• Réflexion sur la « crise » (1) : Trois postulats cachés.

    Cette série de textes a été écrite à la suite de la parution sur le blog de Galmaril   d’une série d’articles à la fois sur la crise de 2008 et plus généralement sur le néolibéralisme. Je ne saurais donc trop vous encourager à aller les lire d’abord. Puis à revenir ici.

    L’ensemble du monde politico-économique actuel adhère à une vision dite néolibérale de l’économie. De ce fait toute critique que l’on peut émettre se heurte par avance à un argument du type : « Vous n’avez peut-être pas entièrement tort, mais on ne peut pas faire mieux sous peine de plomber l’économie ». Je pense donc qu’en plus de dénoncer les méfaits du système, il faut aussi montrer que le dit système ne marche pas. Je vais essayer d’aller vers ce but à travers deux groupes d’arguments différents.

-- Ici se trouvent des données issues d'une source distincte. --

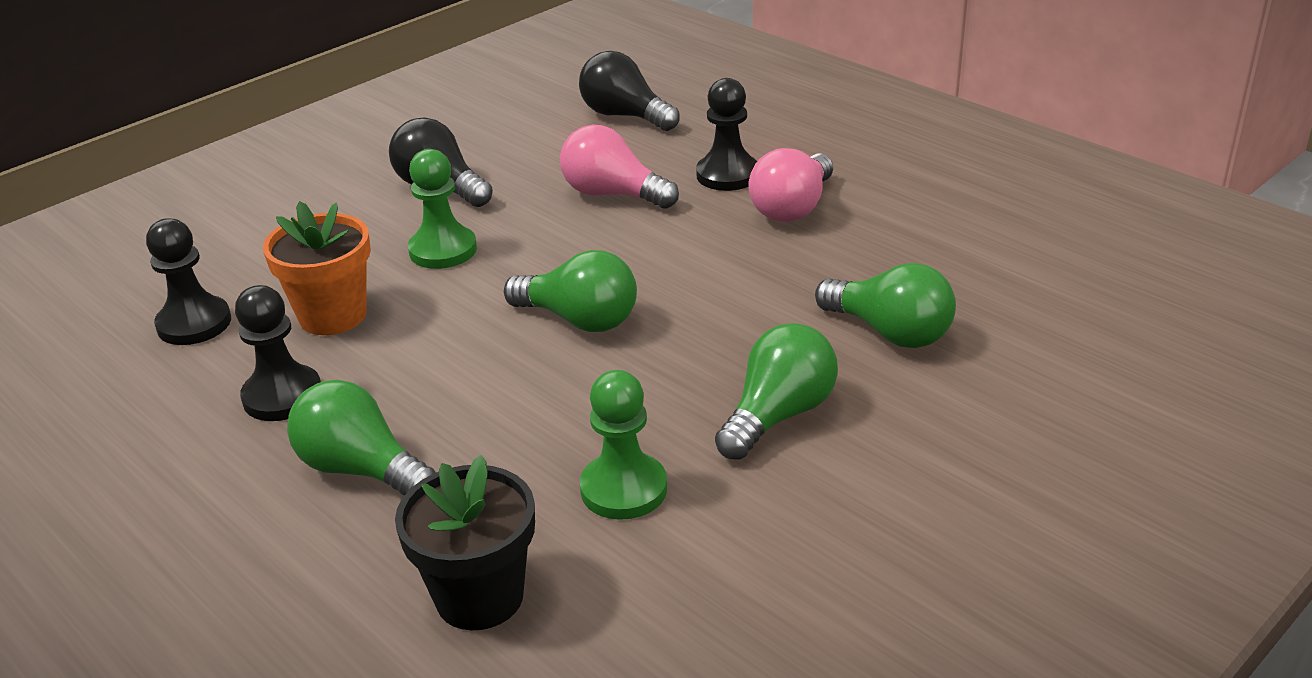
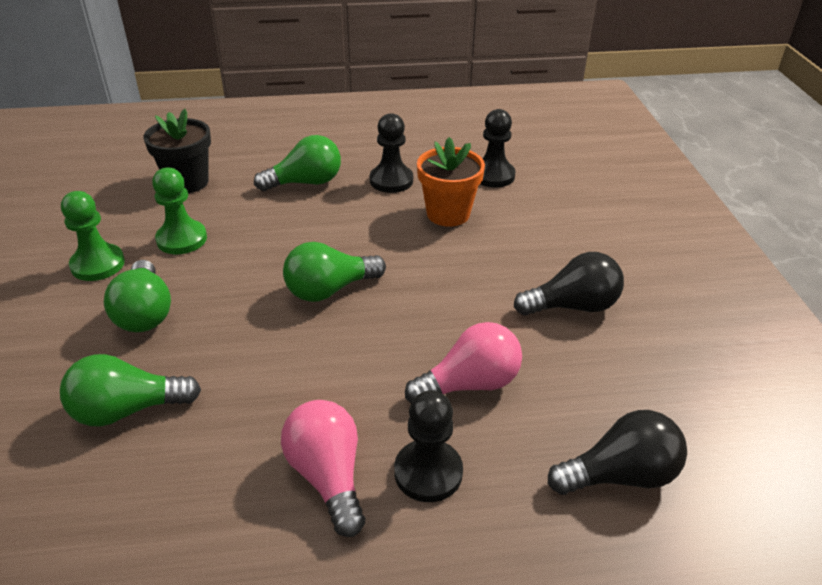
camera: 125 degrees right, 5 degrees up
(443, 250) = (477, 274): green pawn -> green pawn (98, 264)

    Il est vrai que le modèle libre-échangiste de l’économie de marché a permis, permet et, probablement, permettra un essor des richesses[1]. Il convient donc d’être prudent dans la critique du système et, comme on dit, de ne pas jeter le bébé avec l’eau du bain. Le problème c’est qu’on nous vend en package un modèle qui non seulement contient le libre-échange et l’économie de marché, mais qui contient en plus quelques postulats beaucoup plus douteux.

    Ils disent : « Moins d’État, plus d’offre. »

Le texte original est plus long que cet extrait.